> Exercise objective
Within the entries below, the lines from the one with "View All Roles" through the one with "I'm Deeptika, a" are to be set down exactly, both ends kept.
···
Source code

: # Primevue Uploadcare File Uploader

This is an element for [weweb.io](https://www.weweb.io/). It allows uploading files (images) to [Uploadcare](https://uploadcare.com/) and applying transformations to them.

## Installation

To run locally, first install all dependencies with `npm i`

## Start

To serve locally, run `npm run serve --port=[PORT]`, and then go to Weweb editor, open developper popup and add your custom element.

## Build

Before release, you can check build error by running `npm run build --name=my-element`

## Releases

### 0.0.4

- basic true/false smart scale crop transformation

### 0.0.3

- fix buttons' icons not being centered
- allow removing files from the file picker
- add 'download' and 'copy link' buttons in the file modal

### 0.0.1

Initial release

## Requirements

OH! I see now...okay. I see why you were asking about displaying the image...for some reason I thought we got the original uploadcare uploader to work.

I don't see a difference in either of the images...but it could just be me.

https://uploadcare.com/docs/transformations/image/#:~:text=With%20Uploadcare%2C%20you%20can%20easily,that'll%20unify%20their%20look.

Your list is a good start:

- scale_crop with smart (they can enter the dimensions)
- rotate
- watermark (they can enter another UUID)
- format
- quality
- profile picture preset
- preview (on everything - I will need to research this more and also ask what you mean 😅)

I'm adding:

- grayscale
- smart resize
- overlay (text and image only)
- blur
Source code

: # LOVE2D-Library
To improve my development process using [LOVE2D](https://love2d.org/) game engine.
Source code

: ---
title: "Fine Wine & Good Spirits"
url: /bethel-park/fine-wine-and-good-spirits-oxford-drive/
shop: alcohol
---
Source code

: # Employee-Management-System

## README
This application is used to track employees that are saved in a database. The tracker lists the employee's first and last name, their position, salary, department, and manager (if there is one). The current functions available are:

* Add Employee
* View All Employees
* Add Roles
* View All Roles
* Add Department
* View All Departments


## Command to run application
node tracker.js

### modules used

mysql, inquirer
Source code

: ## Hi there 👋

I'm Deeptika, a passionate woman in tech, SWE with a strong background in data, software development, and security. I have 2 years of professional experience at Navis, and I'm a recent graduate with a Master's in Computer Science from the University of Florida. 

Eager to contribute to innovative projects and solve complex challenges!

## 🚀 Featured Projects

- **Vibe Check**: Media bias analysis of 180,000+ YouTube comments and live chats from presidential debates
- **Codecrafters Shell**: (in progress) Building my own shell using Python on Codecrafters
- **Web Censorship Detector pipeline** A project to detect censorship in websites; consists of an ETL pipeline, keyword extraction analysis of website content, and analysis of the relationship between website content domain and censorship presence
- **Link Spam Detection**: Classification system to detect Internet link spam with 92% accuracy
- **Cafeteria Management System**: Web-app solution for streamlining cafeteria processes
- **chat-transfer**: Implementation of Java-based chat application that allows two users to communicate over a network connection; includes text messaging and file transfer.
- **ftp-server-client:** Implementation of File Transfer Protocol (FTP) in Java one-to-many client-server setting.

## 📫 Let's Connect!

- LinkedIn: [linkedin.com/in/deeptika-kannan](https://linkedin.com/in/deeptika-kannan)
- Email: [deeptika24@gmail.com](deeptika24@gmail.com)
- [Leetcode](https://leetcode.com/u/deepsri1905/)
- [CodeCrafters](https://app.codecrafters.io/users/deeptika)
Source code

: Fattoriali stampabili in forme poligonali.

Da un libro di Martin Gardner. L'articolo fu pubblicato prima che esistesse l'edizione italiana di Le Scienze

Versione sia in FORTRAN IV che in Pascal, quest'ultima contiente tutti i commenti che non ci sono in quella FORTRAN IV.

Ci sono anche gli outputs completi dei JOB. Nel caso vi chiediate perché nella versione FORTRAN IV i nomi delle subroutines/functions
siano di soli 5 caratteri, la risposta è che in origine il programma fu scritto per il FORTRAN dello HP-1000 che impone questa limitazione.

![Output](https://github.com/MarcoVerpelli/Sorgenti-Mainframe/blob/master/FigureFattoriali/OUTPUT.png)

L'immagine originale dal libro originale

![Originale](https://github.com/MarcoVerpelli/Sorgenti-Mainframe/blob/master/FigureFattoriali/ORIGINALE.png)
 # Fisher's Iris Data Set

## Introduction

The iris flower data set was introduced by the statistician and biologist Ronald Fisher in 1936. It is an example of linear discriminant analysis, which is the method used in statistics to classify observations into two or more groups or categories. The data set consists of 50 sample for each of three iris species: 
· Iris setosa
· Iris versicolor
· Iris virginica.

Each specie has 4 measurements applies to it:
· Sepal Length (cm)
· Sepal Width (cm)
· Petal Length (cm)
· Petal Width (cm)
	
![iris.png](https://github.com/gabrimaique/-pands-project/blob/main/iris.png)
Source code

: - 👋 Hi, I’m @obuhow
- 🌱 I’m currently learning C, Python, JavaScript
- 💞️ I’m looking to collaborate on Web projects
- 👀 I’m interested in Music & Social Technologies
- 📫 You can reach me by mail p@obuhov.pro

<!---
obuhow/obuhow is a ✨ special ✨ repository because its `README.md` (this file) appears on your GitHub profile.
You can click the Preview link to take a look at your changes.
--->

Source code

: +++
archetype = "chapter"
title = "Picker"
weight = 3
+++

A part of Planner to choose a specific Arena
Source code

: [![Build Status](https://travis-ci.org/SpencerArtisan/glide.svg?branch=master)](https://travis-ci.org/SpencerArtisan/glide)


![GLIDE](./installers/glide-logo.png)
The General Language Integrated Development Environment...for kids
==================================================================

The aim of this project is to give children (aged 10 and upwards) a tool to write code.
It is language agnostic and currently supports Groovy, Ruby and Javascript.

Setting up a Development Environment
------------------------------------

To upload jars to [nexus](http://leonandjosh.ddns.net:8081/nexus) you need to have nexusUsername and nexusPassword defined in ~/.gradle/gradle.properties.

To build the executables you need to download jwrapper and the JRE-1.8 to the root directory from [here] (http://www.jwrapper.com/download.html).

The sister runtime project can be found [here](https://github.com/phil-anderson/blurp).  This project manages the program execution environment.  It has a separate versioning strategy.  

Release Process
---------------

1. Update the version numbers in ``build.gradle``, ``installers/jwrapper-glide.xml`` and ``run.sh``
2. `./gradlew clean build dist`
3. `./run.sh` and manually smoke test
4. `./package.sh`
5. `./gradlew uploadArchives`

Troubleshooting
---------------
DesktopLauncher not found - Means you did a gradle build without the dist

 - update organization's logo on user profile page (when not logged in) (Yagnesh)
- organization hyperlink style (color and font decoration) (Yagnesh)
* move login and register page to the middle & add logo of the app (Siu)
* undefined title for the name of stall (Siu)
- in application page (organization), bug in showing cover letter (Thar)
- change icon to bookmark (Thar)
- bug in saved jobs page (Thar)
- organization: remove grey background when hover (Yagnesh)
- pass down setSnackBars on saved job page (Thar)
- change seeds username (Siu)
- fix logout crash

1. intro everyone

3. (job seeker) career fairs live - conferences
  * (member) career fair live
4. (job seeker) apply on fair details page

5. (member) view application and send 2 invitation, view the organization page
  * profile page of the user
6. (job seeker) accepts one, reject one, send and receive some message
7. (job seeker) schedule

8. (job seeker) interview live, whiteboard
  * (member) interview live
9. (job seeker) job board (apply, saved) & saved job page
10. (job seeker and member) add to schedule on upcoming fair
···
> Answer to this task
* View All Roles
* Add Department
* View All Departments


## Command to run application
node tracker.js

### modules used

mysql, inquirer
Source code

: ## Hi there 👋

I'm Deeptika, a passionate woman in tech, SWE with a strong background in data, software development, and security. I have 2 years of professional experience at Navis, and I'm a recent graduate with a Master's in Computer Science from the University of Florida. 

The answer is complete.